Last year, Jon Garland allowed just 21 hits in the month of April on his way to an 8-0 start. At the time, I was relatively optimistic about him turning the corner as a pitcher even though it was clear that he couldn't keep holding batters to a .200 average on balls in play.
Two starts into the '06 season, Garland has allowed 23 hits in just 10.1 innings, allowing a .438 average on balls in play. Just like last year, it's clear that average will not continue. Garland has averaged around a .275 BABIP on his career, and he'll end up very close to that mark once again this year.
What's wrong with Garland?
The easy answer is he's not hitting his spots. When Garland is having the most success, he's grabbing strikes early in the at-bat. The longer the at-bat, the more the advantage favors the hitters, even moreso for Jon than other pitchers.

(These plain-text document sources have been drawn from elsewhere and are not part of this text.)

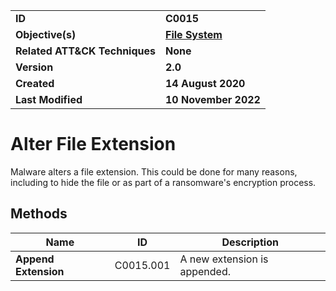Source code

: <table>
<tr>
<td><b>ID</b></td>
<td><b>C0015</b></td>
</tr>
<tr>
<td><b>Objective(s)</b></td>
<td><b><a href="../file-system">File System</a></b></td>
</tr>
<tr>
<td><b>Related ATT&CK Techniques</b></td>
<td><b>None</b></td>
</tr>
<tr>
<td><b>Version</b></td>
<td><b>2.0</b></td>
</tr>
<tr>
<td><b>Created</b></td>
<td><b>14 August 2020</b></td>
</tr>
<tr>
<td><b>Last Modified</b></td>
<td><b>10 November 2022</b></td>
</tr>
</table>


# Alter File Extension

Malware alters a file extension. This could be done for many reasons, including to hide the file or as part of a ransomware's encryption process. 

## Methods

|Name|ID|Description|
|---|---|---|
|**Append Extension**|C0015.001|A new extension is appended.|
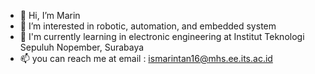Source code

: - 👋 Hi, I’m Marin
- 👀 I’m interested in robotic, automation, and embedded system
- 🌱 I'm currently learning in electronic engineering at Institut Teknologi Sepuluh Nopember, Surabaya
- 📫 you can reach me at email : ismarintan16@mhs.ee.its.ac.id

<!---
ismarintan98/ismarintan98 is a ✨ special ✨ repository because its `README.md` (this file) appears on your GitHub profile.
You can click the Preview link to take a look at your changes.
--->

Garland's control is just a bit off. It's not that he's been walking batters. (He doesn't give in like the old Garland.) He's just missing the glove. That first pitch strike on the outside corner last year is now ball one. Those broken bats on pitches off the plate inside are now being hammered for doubles as Garland catches too much of the plate.
The arm is there. He's still throwing with his usual velocity, though his changeup wasn't changing as much as he would have liked today. It's just a matter of "making the pitches," as Hawk would say.